Sur son artère fixe et imperturbable, battant au rythme journalier de la ville, le Tramway glisse sur les lignes courbes ; la platitude des rails et son avancée douce le détachent du sol et le suspend des accidents et irrégularités de l’asphalte.
Lieu de suspension.
Échange de regards, politesses, galanteries, proximité des corps, danse des allées et venues, montées et descentes des voyageurs du quotidien, jeu des sièges, musical, sur les tintements de la cloche.
Lieu de civisme, où se vit un sentiment d’appartenance communautaire.
Portrait de la ville ; sur sa surface d’acier réfléchissante, le long miroir du Tram’ trace un reflet dynamique de la ville. De l’autre côté du miroir de la ville, une Alice citoyenne entourée d’autres voyageurs du quotidien partage finalement son Pays des songes et un rêve commun.
Moment de suspension.
Tout d’un coup tiré de l’hyperactivité de la ville et plongé dans une parenthèse d’acier, le voyageur du quotidien se pose, fait le point, pense le lointain et son imagination prolonge les rails en dehors de la ville.

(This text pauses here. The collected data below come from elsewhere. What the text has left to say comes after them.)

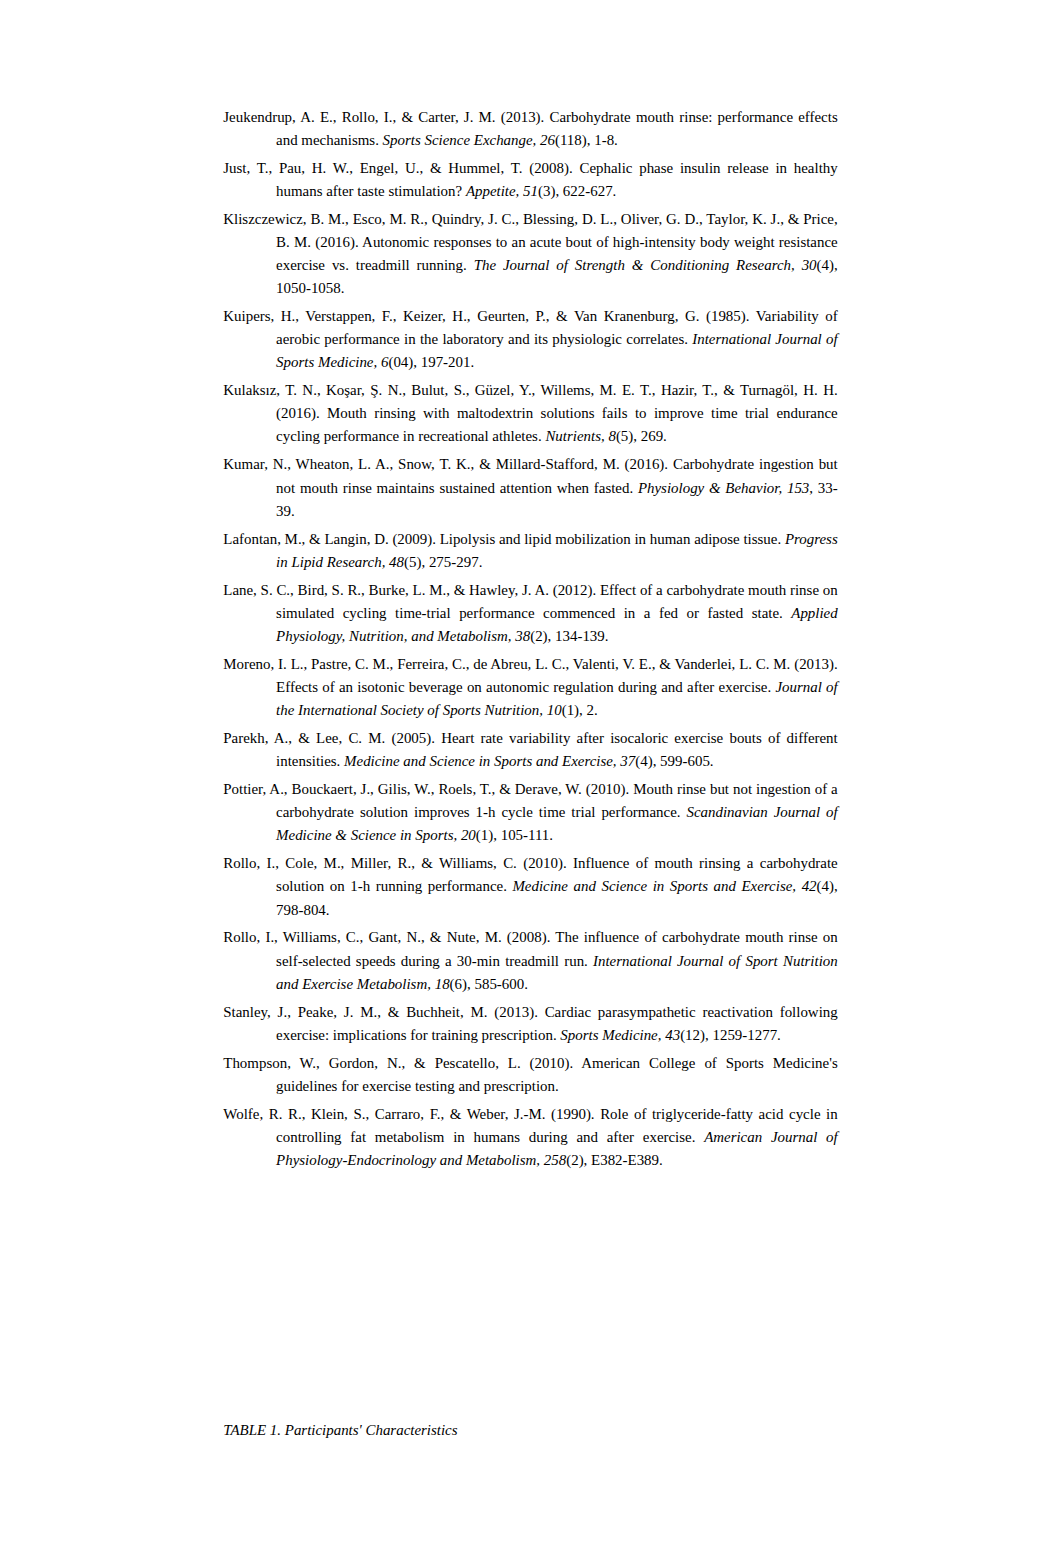Jeukendrup, A. E., Rollo, I., & Carter, J. M. (2013). Carbohydrate mouth rinse: performance effects and mechanisms. Sports Science Exchange, 26(118), 1-8.
Just, T., Pau, H. W., Engel, U., & Hummel, T. (2008). Cephalic phase insulin release in healthy humans after taste stimulation? Appetite, 51(3), 622-627.
Kliszczewicz, B. M., Esco, M. R., Quindry, J. C., Blessing, D. L., Oliver, G. D., Taylor, K. J., & Price, B. M. (2016). Autonomic responses to an acute bout of high-intensity body weight resistance exercise vs. treadmill running. The Journal of Strength & Conditioning Research, 30(4), 1050-1058.
Kuipers, H., Verstappen, F., Keizer, H., Geurten, P., & Van Kranenburg, G. (1985). Variability of aerobic performance in the laboratory and its physiologic correlates. International Journal of Sports Medicine, 6(04), 197-201.
Kulaksız, T. N., Koşar, Ş. N., Bulut, S., Güzel, Y., Willems, M. E. T., Hazir, T., & Turnagöl, H. H. (2016). Mouth rinsing with maltodextrin solutions fails to improve time trial endurance cycling performance in recreational athletes. Nutrients, 8(5), 269.
Kumar, N., Wheaton, L. A., Snow, T. K., & Millard-Stafford, M. (2016). Carbohydrate ingestion but not mouth rinse maintains sustained attention when fasted. Physiology & Behavior, 153, 33-39.
Lafontan, M., & Langin, D. (2009). Lipolysis and lipid mobilization in human adipose tissue. Progress in Lipid Research, 48(5), 275-297.
Lane, S. C., Bird, S. R., Burke, L. M., & Hawley, J. A. (2012). Effect of a carbohydrate mouth rinse on simulated cycling time-trial performance commenced in a fed or fasted state. Applied Physiology, Nutrition, and Metabolism, 38(2), 134-139.
Moreno, I. L., Pastre, C. M., Ferreira, C., de Abreu, L. C., Valenti, V. E., & Vanderlei, L. C. M. (2013). Effects of an isotonic beverage on autonomic regulation during and after exercise. Journal of the International Society of Sports Nutrition, 10(1), 2.
Parekh, A., & Lee, C. M. (2005). Heart rate variability after isocaloric exercise bouts of different intensities. Medicine and Science in Sports and Exercise, 37(4), 599-605.
Pottier, A., Bouckaert, J., Gilis, W., Roels, T., & Derave, W. (2010). Mouth rinse but not ingestion of a carbohydrate solution improves 1-h cycle time trial performance. Scandinavian Journal of Medicine & Science in Sports, 20(1), 105-111.
Rollo, I., Cole, M., Miller, R., & Williams, C. (2010). Influence of mouth rinsing a carbohydrate solution on 1-h running performance. Medicine and Science in Sports and Exercise, 42(4), 798-804.
Rollo, I., Williams, C., Gant, N., & Nute, M. (2008). The influence of carbohydrate mouth rinse on self-selected speeds during a 30-min treadmill run. International Journal of Sport Nutrition and Exercise Metabolism, 18(6), 585-600.
Stanley, J., Peake, J. M., & Buchheit, M. (2013). Cardiac parasympathetic reactivation following exercise: implications for training prescription. Sports Medicine, 43(12), 1259-1277.
Thompson, W., Gordon, N., & Pescatello, L. (2010). American College of Sports Medicine's guidelines for exercise testing and prescription.
Wolfe, R. R., Klein, S., Carraro, F., & Weber, J.-M. (1990). Role of triglyceride-fatty acid cycle in controlling fat metabolism in humans during and after exercise. American Journal of Physiology-Endocrinology and Metabolism, 258(2), E382-E389.
TABLE 1. Participants' Characteristics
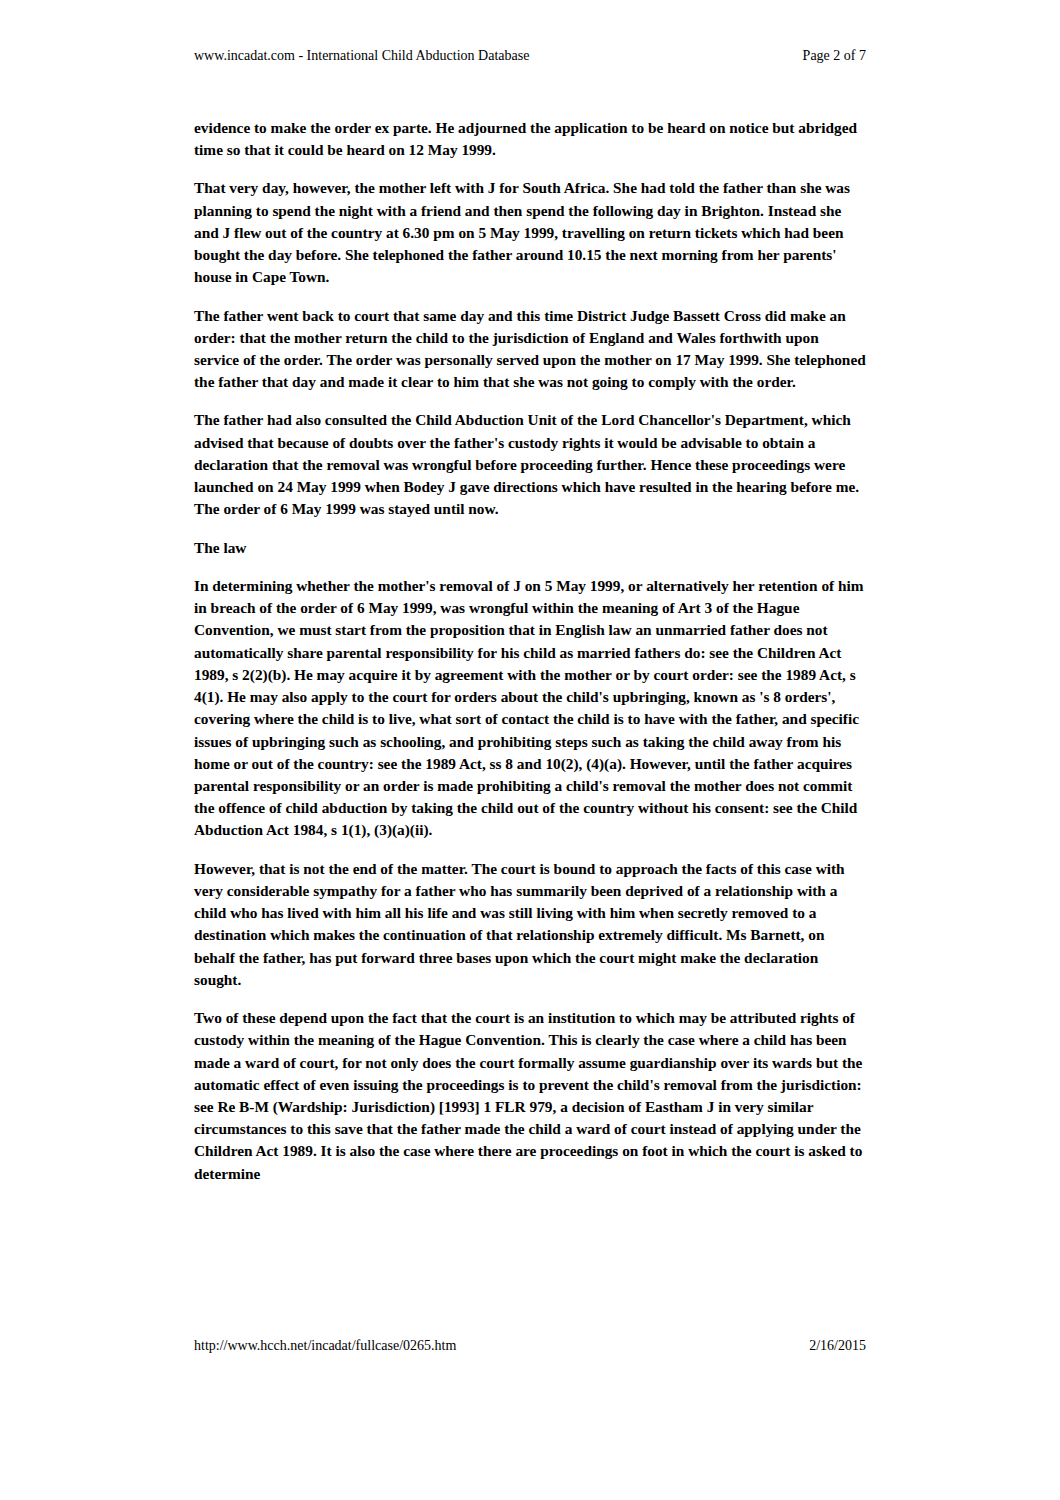www.incadat.com - International Child Abduction Database Page 2 of 7
evidence to make the order ex parte. He adjourned the application to be heard on notice but abridged time so that it could be heard on 12 May 1999.
That very day, however, the mother left with J for South Africa. She had told the father than she was planning to spend the night with a friend and then spend the following day in Brighton. Instead she and J flew out of the country at 6.30 pm on 5 May 1999, travelling on return tickets which had been bought the day before. She telephoned the father around 10.15 the next morning from her parents' house in Cape Town.
The father went back to court that same day and this time District Judge Bassett Cross did make an order: that the mother return the child to the jurisdiction of England and Wales forthwith upon service of the order. The order was personally served upon the mother on 17 May 1999. She telephoned the father that day and made it clear to him that she was not going to comply with the order.
The father had also consulted the Child Abduction Unit of the Lord Chancellor's Department, which advised that because of doubts over the father's custody rights it would be advisable to obtain a declaration that the removal was wrongful before proceeding further. Hence these proceedings were launched on 24 May 1999 when Bodey J gave directions which have resulted in the hearing before me. The order of 6 May 1999 was stayed until now.
The law
In determining whether the mother's removal of J on 5 May 1999, or alternatively her retention of him in breach of the order of 6 May 1999, was wrongful within the meaning of Art 3 of the Hague Convention, we must start from the proposition that in English law an unmarried father does not automatically share parental responsibility for his child as married fathers do: see the Children Act 1989, s 2(2)(b). He may acquire it by agreement with the mother or by court order: see the 1989 Act, s 4(1). He may also apply to the court for orders about the child's upbringing, known as 's 8 orders', covering where the child is to live, what sort of contact the child is to have with the father, and specific issues of upbringing such as schooling, and prohibiting steps such as taking the child away from his home or out of the country: see the 1989 Act, ss 8 and 10(2), (4)(a). However, until the father acquires parental responsibility or an order is made prohibiting a child's removal the mother does not commit the offence of child abduction by taking the child out of the country without his consent: see the Child Abduction Act 1984, s 1(1), (3)(a)(ii).
However, that is not the end of the matter. The court is bound to approach the facts of this case with very considerable sympathy for a father who has summarily been deprived of a relationship with a child who has lived with him all his life and was still living with him when secretly removed to a destination which makes the continuation of that relationship extremely difficult. Ms Barnett, on behalf the father, has put forward three bases upon which the court might make the declaration sought.
Two of these depend upon the fact that the court is an institution to which may be attributed rights of custody within the meaning of the Hague Convention. This is clearly the case where a child has been made a ward of court, for not only does the court formally assume guardianship over its wards but the automatic effect of even issuing the proceedings is to prevent the child's removal from the jurisdiction: see Re B-M (Wardship: Jurisdiction) [1993] 1 FLR 979, a decision of Eastham J in very similar circumstances to this save that the father made the child a ward of court instead of applying under the Children Act 1989. It is also the case where there are proceedings on foot in which the court is asked to determine
http://www.hcch.net/incadat/fullcase/0265.htm 2/16/2015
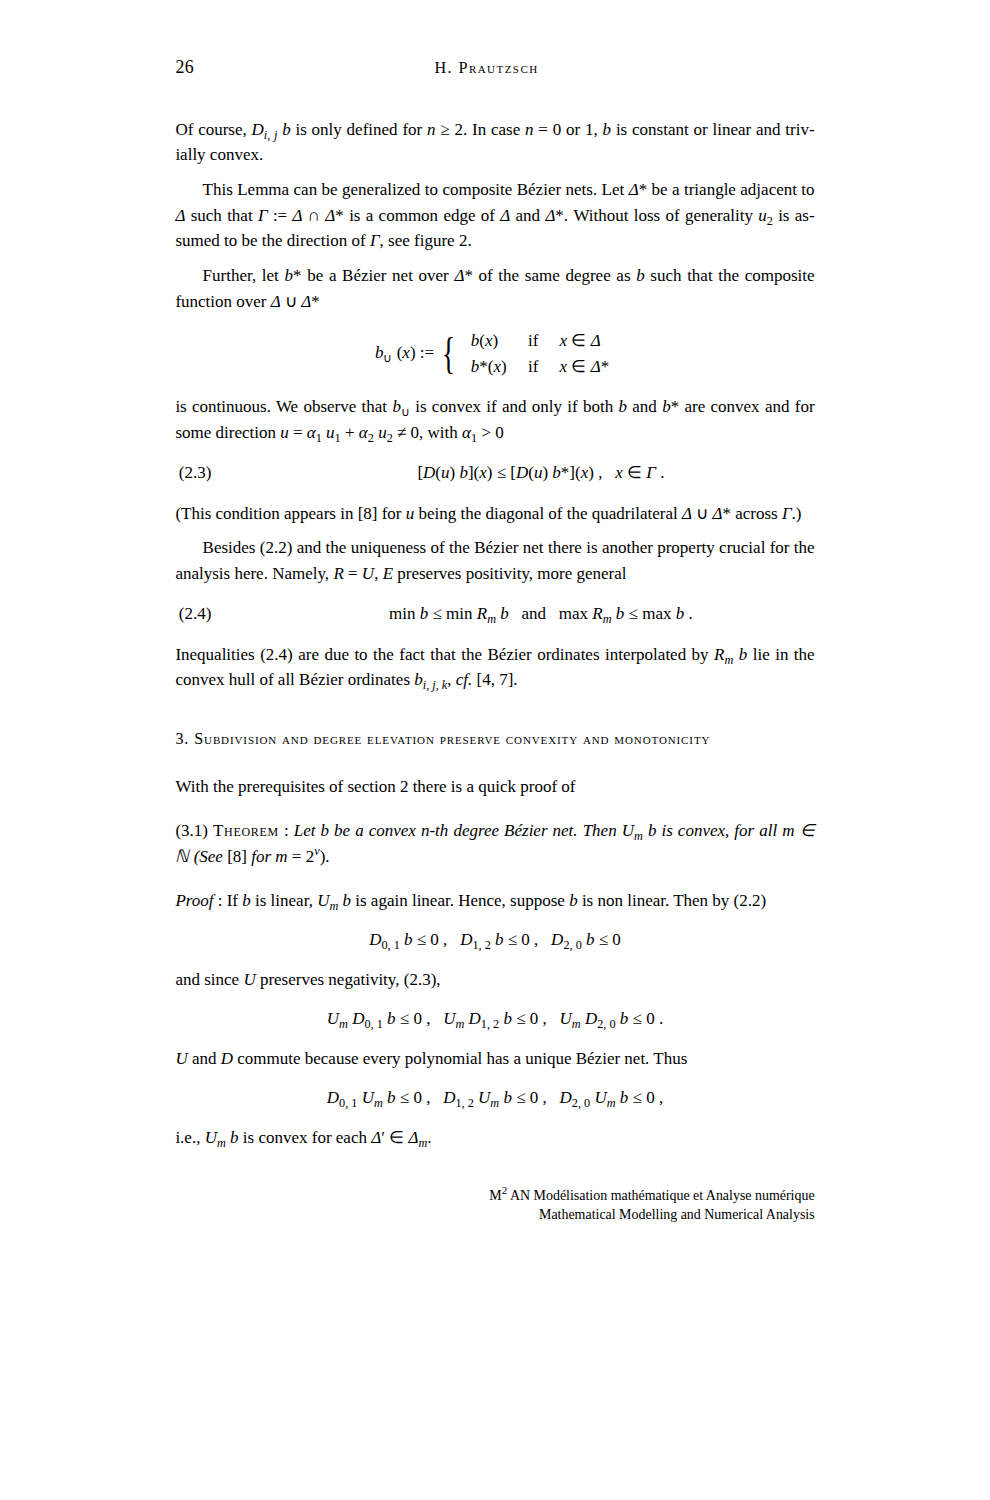26 H. Prautzsch
Of course, Di, j b is only defined for n ≥ 2. In case n = 0 or 1, b is constant or linear and trivially convex.
This Lemma can be generalized to composite Bézier nets. Let Δ* be a triangle adjacent to Δ such that Γ := Δ ∩ Δ* is a common edge of Δ and Δ*. Without loss of generality u2 is assumed to be the direction of Γ, see figure 2.
Further, let b* be a Bézier net over Δ* of the same degree as b such that the composite function over Δ ∪ Δ*
b∪ (x) := {
| b ( x ) | if | x ∈ Δ |
| b *( x ) | if | x ∈ Δ * |
is continuous. We observe that b∪ is convex if and only if both b and b* are convex and for some direction u = α1 u1 + α2 u2 ≠ 0, with α1 > 0
(2.3) [D(u) b](x) ≤ [D(u) b*](x) , x ∈ Γ .
(This condition appears in [8] for u being the diagonal of the quadrilateral Δ ∪ Δ* across Γ.)
Besides (2.2) and the uniqueness of the Bézier net there is another property crucial for the analysis here. Namely, R = U, E preserves positivity, more general
(2.4) min b ≤ min Rm b and max Rm b ≤ max b .
Inequalities (2.4) are due to the fact that the Bézier ordinates interpolated by Rm b lie in the convex hull of all Bézier ordinates bi, j, k, cf. [4, 7].
3. Subdivision and degree elevation preserve convexity and monotonicity
With the prerequisites of section 2 there is a quick proof of
(3.1) Theorem : Let b be a convex n-th degree Bézier net. Then Um b is convex, for all m ∈ ℕ (See [8] for m = 2ν).
Proof : If b is linear, Um b is again linear. Hence, suppose b is non linear. Then by (2.2)
D0, 1 b ≤ 0 , D1, 2 b ≤ 0 , D2, 0 b ≤ 0
and since U preserves negativity, (2.3),
Um D0, 1 b ≤ 0 , Um D1, 2 b ≤ 0 , Um D2, 0 b ≤ 0 .
U and D commute because every polynomial has a unique Bézier net. Thus
D0, 1 Um b ≤ 0 , D1, 2 Um b ≤ 0 , D2, 0 Um b ≤ 0 ,
i.e., Um b is convex for each Δ′ ∈ Δm.
M2 AN Modélisation mathématique et Analyse numérique
Mathematical Modelling and Numerical Analysis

A travers la vitre, trainées d’images panoramiques, le paysage urbain défile sous ses yeux et nourrit son imaginaire.
L’Histoire n’est jamais la même.
Viennent s’y insérer le filtre des humeurs et des états corporels, et les métamorphose du dehors. À travers les longues vitres du Tram’, les perceptions partent ailleurs et s’évadent des pesanteurs quotidiennes. L’oeil plonge dans le creux de la main et superpose sur les images de la ville des fenêtres numériques glissant les unes sur les autres.
Nous avons l’assurance du parcours, des fréquences constantes des arrêts et des départs : un socle espace-temps imperturbable, posé sur des lignes d’acier lourdement accrochées au sol, où s’animent nos mouvements intérieurs.
Le tramway est un refuge rassurant, et sans qu’on en prenne directement conscience, on y fait son cinéma du quotidien, un cinéma grandeur-nature, avec autant de versions et de « remakes » que de jours dans l’année.